Texas Tea Party rolls GOP establishment


I remember 30 years ago when the Christian Right and the grassroots conservative movement built up through the evangelical churches displayed its muscle in the Reagan sweep, mis-labeled a ‘revolution’. A lot of veteran Democrats got knocked off in that 1980 election, including an old favorite of mine, George McGovern of South Dakota, for whom I briefly worked during my college years. Terry Dolan, the closet case head of ‘Nick-Pac’, the National Conservative Political Action Committee (he later died of a certain disease while his guy Reagan studiously ignored it), crowed at a morning-after news conference about the effectiveness of their negative advertising campaign that banged away at abortion, homosexuality, drugs, and the entire 60s legacy that the activist Christians thought they were reversing. Campaigns have never been the same since, and now any election is an excuse for a barrage of depressing mutual denunciations that reinforce the deeply reactionary idea that all politics are filthy and corrupt.

Who would have thought that these same forces would now be turned against the Republican establishment that seeded them? Today, the church faithful comprise a very loose cannon roiling about the mother ship, full of agitated true-believers with their blood up, ready to beat their flippers like a hired claque at the latest idiocy from Sarah Palin or Glenn Beck. They’re nuts, yet effective. Crusty old sea captains like Bennett of Utah, Lugar of Indiana and now Queen Rick’s carefully groomed No. 2 in Texas have all gone down to ignominious defeat by a popular movement they clearly did not expect to get so far out of hand. While the Teabaggers and other wacko brigades remain useful for them in fights against the hated liberals, in one-party states like Texas the insurgents are not simply going along for the ride. They are determined to be in charge.

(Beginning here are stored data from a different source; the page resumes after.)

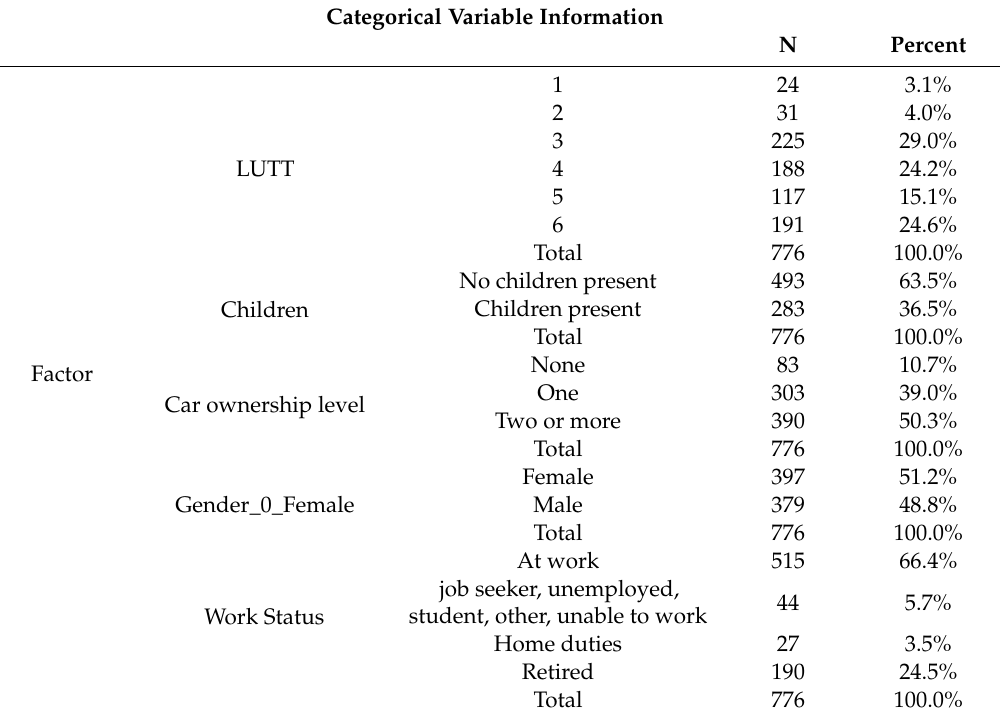
Table A3. Categorical Variable Information.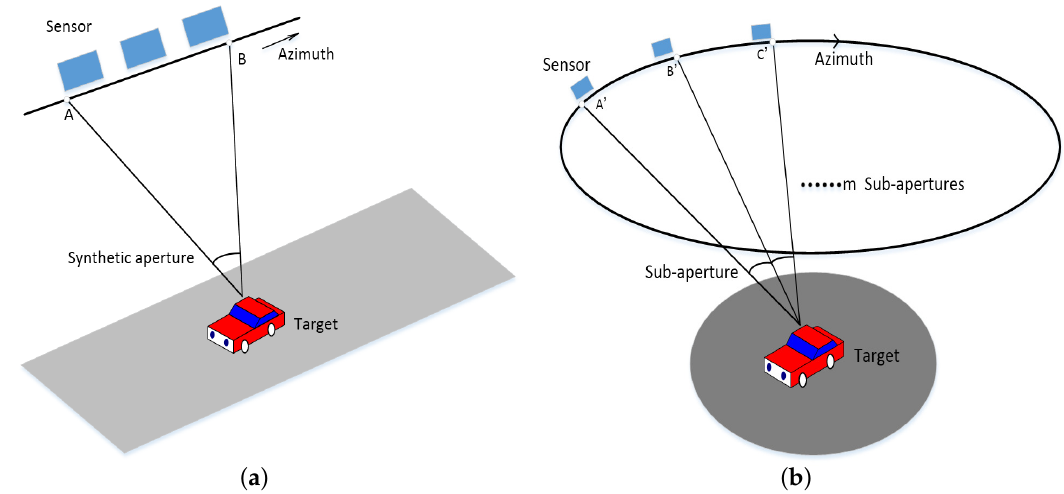
Figure 2. ( a ) Traditional and ( b ) multi-aperture observation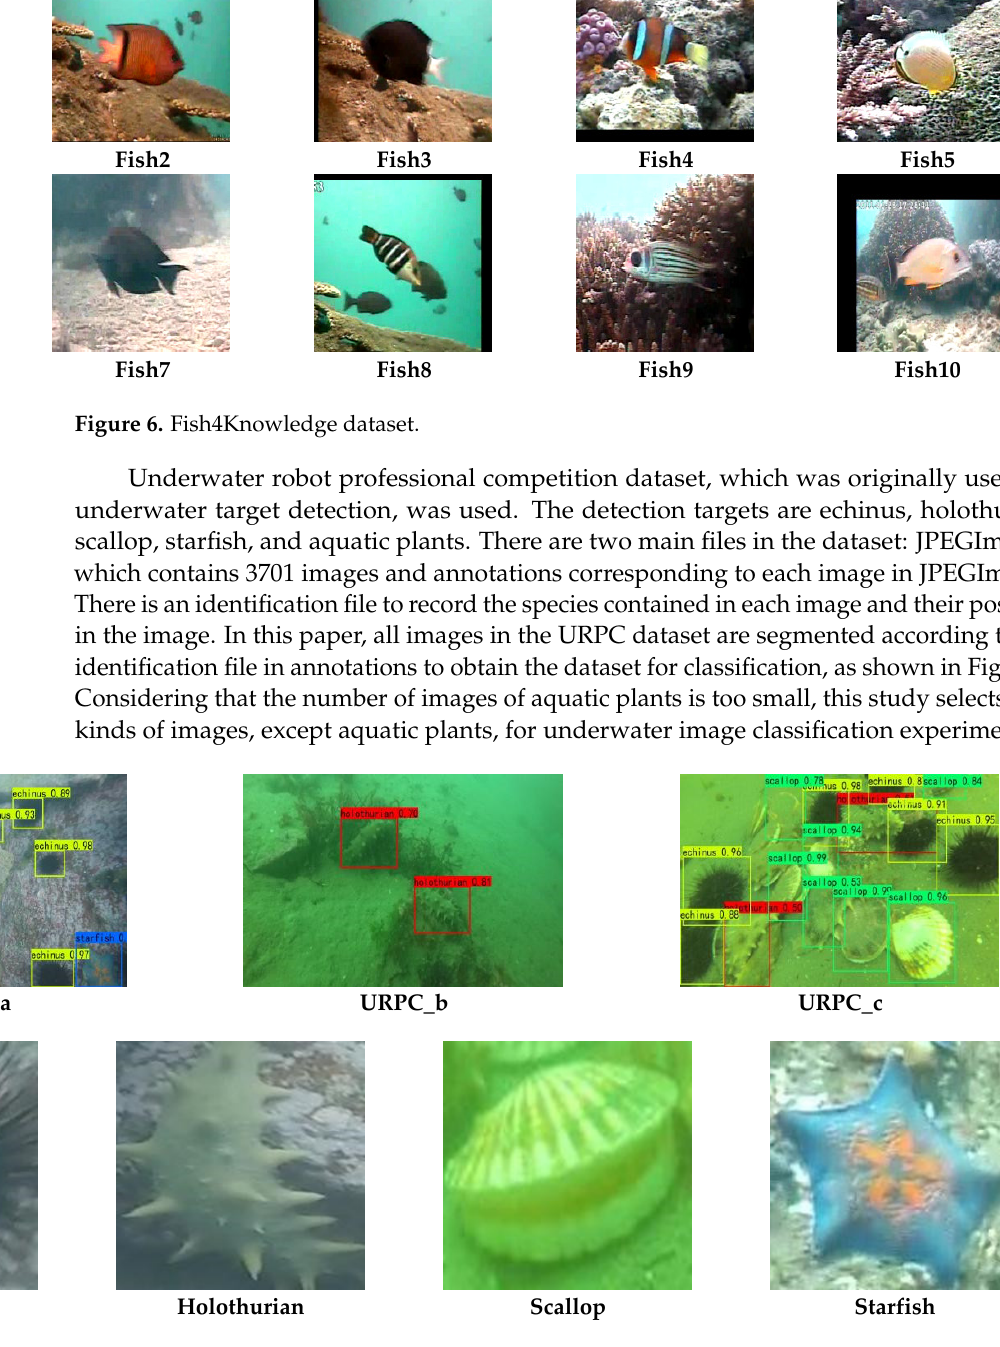
Figure 7. URPC dataset and new classification dataset after segmenting.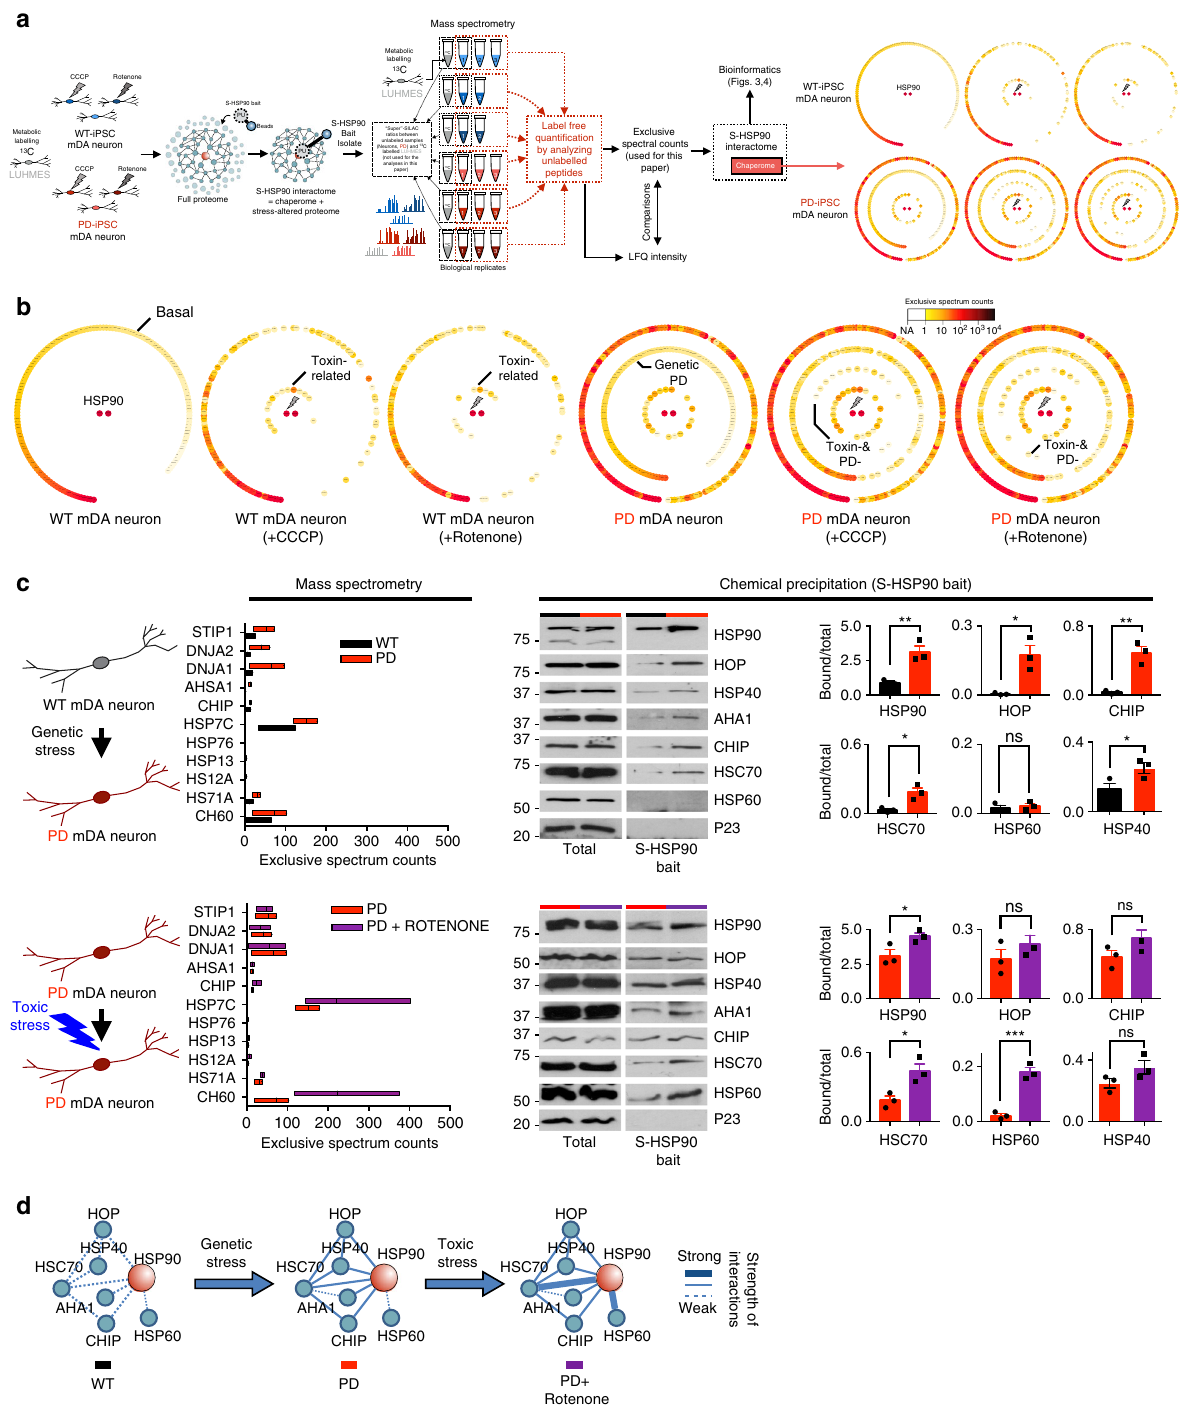
Fig. 3 Chaperome network composition under PD-relevant stresses. a Schematic illustration of the experimental design for chemoproteomic studies and the identi fi cation of chaperome complexes. b Chaperome proteins associated with S-HSP90 in each stress condition. Large circles capture the chaperome protein classes identi fi ed in human PSC-derived 65-day mDA neurons for each condition. Small yellow to red colored circles represent known chaperome proteins and their expression levels from low to high. The outermost layer of small circles represents the set of chaperome members found in unstressed WT neuron and the matched set under the various stress conditions. The three inner layers of circles represent chaperome members enriched in PD (labeled genetic, outer circle), in CCCP and rotenone (10 µ M CCCP; 20 nM rotenone; labeled toxin, middle circle) and the combination of genetic and toxic (inner circle). This is a vector graphic that can be enlarged for protein identity. c Mass spectrometry and western blot con fi rmation of S-HSP90 chaperome members under the indicated stress conditions. MS, Floating bar plot, lines inside the bars are mean; the range of the boxes corresponds to 25 and 75 percentile, n = 3 WT, n = 3 PD, n = 3 PD + rotenone, where each n is a different experiment. WB, Mean ± SEM, n = 3 individual values from the different experiments shown as points, t -test, *** p < 0.001; ** p < 0.01; * p < 0.05; ns p > 0.05. d Summary schematic showing remodeling of the chaperome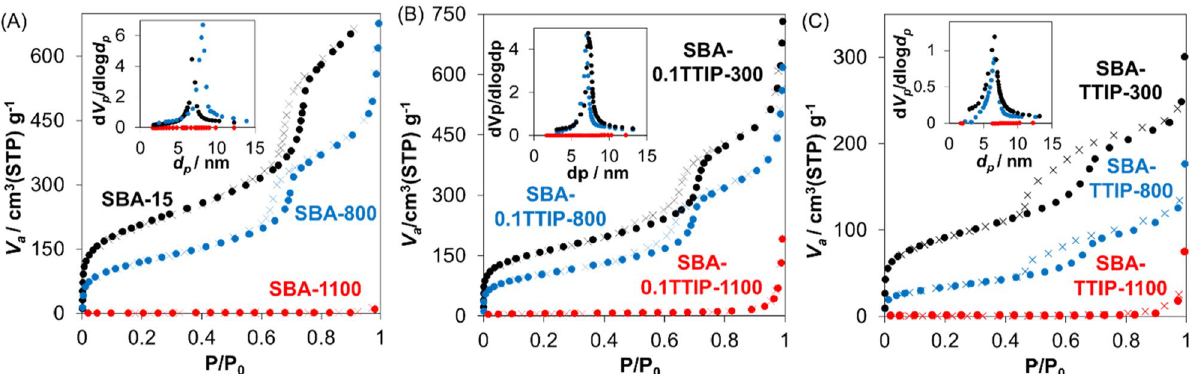
Figure 2. N 2 adsorption (•)/desorption (x) isotherms and the BJH pore-size distribution (insets) of ( A ) SBA-15, ( B ) SBA-0.1TTIPs and ( C ) SBA-TTIPs before and after the heat treatment at the temperature given in the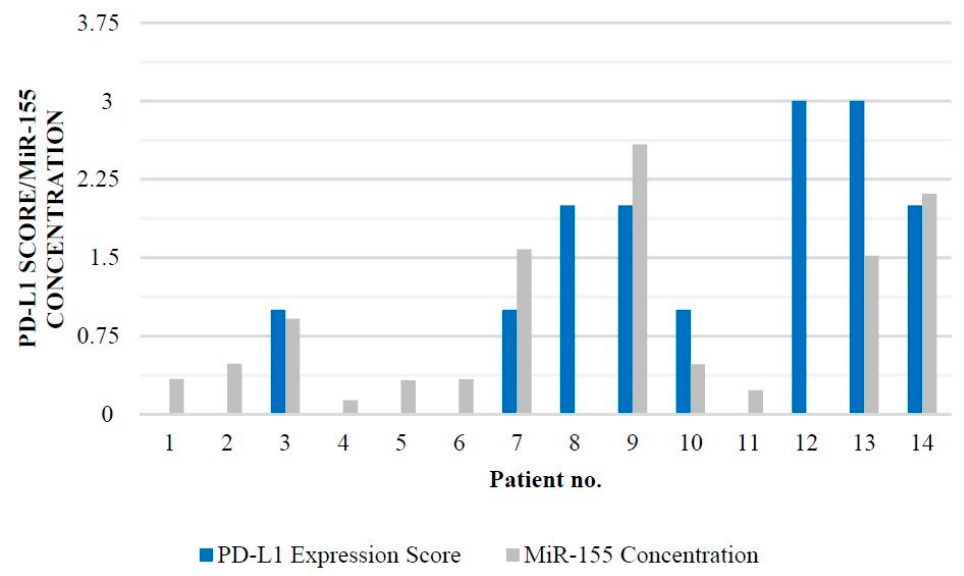
Figure 2. Molecular status of PD-L1 expression score and miR-155 concentration in several patients with p-HGG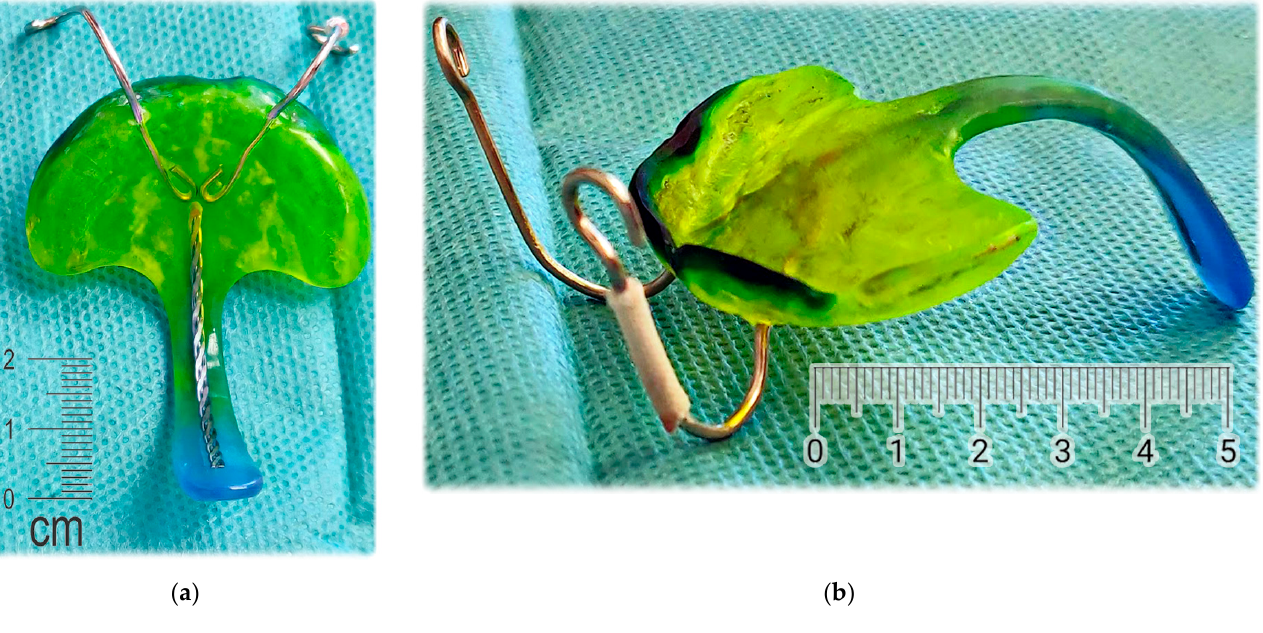
Figure 3. Conventional design of Tübingen Palatal Plate (TPP) made by laboratory technician with metallic hooks for extraoral pull and safety metallic wire in the body of oropharyngeal spur: ( a ) Lingual view; ( b ) Palato-lateral view. Scale is in cm.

No one really can know what this will mean in practical terms when these inflamed ideologues take up their seats in the 2013 Congress. If the current Tea Party-inflicted House of Representatives is any indication, their goal will be to grind the business of state to a halt based on the belief that nothing is always better than something where government is concerned. That sounds good in theory, but as Newt Gingrich learned in an earlier incarnation of this posture, people actually do like to have libraries open and streets cleaned after snowstorms. Drowning the federal beast in the bathtub is a popular notion, but then there’s the corpse to get rid of.

We are living in right-wing times, and the future may include rule by one or a full deck of these cracker dingbats. I don’t look forward to it, but it would be interesting to see how the guys who cranked up this reactionary force for their own purposes will deal with its more bizarre manifestations.